Although Kline has held the seat for 14 years, it has been trending Democratic. The Cook Political Report has ranked the district as a “tossup,” Obama carried it in 2008 and 2012, and Democratic U.S. Sens. Amy Klobuchar and Al Franken both won the district in their most recent elections.
Political scientists Schier and Jacobs ranked the 2nd as the most competitive - and the most interesting - district in the state to watch this year.
In the 8th District, Republican Stewart Mills is taking his second run at unseating Democratic U.S. Rep. Rick Nolan. The challenger lost to Nolan by just 4,000 votes in 2014.
Mills, scion of the Mills Fleet Farm family, Nolan and their allied outside groups spent a combined $17 million on their last race, and this year’s contest may be costlier.

Legislature up for grabs

The House DFL and Senate Republican minorities each need to flip just six seats next November to take control of their respective chambers.

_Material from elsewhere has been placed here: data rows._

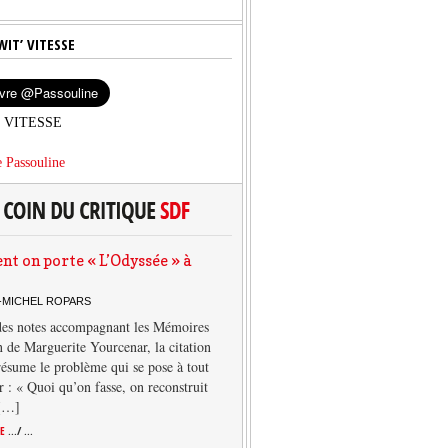
WIT’ VITESSE
’ VITESSE
 Passouline
 on porte « L’Odyssée » à
-MICHEL ROPARS
des notes accompagnant les Mémoires
 de Marguerite Yourcenar, la citation
résume le problème qui se pose à tout
r : « Quoi qu’on fasse, on reconstruit
 […]
TE
.../ ...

Republicans currently control the House, 72 seats to 62, while DFLers hold a 39-28 majority in the Senate.
With DFLer Mark Dayton in the governor’s office, the legislative elections with decide whether state government remains divided or returns to the one-party DFL rule it had in 2012-13.

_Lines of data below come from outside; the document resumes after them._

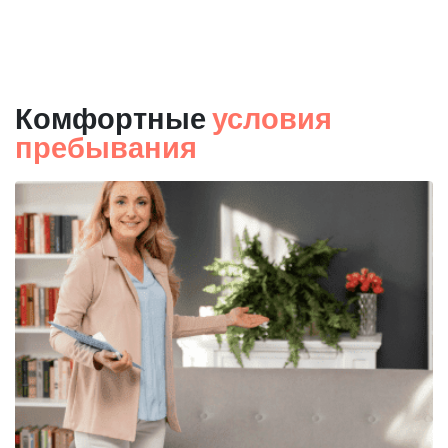
Комфортные
условия
пребывания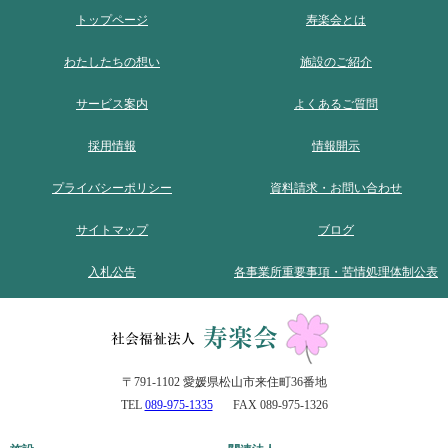
トップページ
寿楽会とは
わたしたちの想い
施設のご紹介
サービス案内
よくあるご質問
採用情報
情報開示
プライバシーポリシー
資料請求・お問い合わせ
サイトマップ
ブログ
入札公告
各事業所重要事項・苦情処理体制公表
〒791-1102 愛媛県松山市来住町36番地
TEL
089-975-1335
FAX 089-975-1326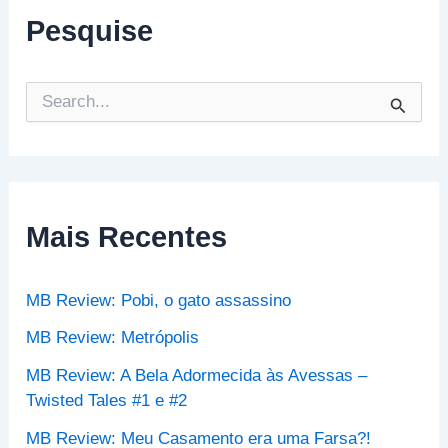
Pesquise
P
e
s
q
u
i
s
Mais Recentes
a
r
p
MB Review: Pobi, o gato assassino
o
r
MB Review: Metrópolis
:
MB Review: A Bela Adormecida às Avessas –
Twisted Tales #1 e #2
MB Review: Meu Casamento era uma Farsa?!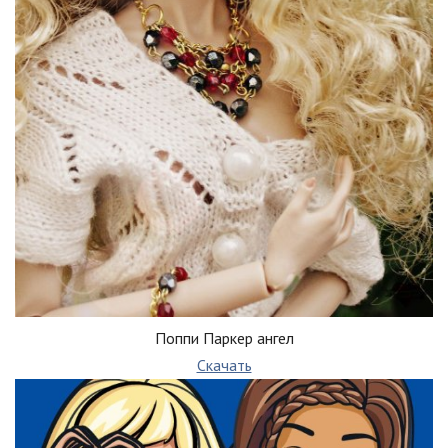
Поппи Паркер ангел
Скачать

“To me, the state House races are the real hinge for the future of Minnesota politics,” Schier said. “If it goes DFL, you will have a very different agenda for the next two years.”
The House has a history of flipping. Partisan control has changed hands four times in the last five election cycles.
When Republicans took control in 2014, 10 of the 11 seats they picked up were in rural Minnesota. Now DFLers are aiming to win back those districts.
Five and possibly six of the 10 outstate DFLers who lost two years ago are running again this year.
“The path to victory for the DFL to regain the House majority is winning rural Minnesota, and I feel good about our chances to do that,” said Marquart, the deputy House DFL leader.
Their chances are better this time around, he said, because “now we can compare our records.”
In 2014, Republicans ran on a theme that the then-DFL majority “turned their backs on Greater Minnesota.” The governor and all top legislative leaders were all Twin Cities DFLers, they pumped piles of state tax dollars into high-profile Minneapolis and St. Paul projects, such as light-rail transit, the Vikings stadium and the downtown St. Paul ballpark, and they pushed a big-city liberal social agenda including legalizing same-sex marriage and new restrictions on bullying in schools.
In that campaign, “Republicans made promises for rural Minnesota, and they failed to deliver on them,” Marquart said.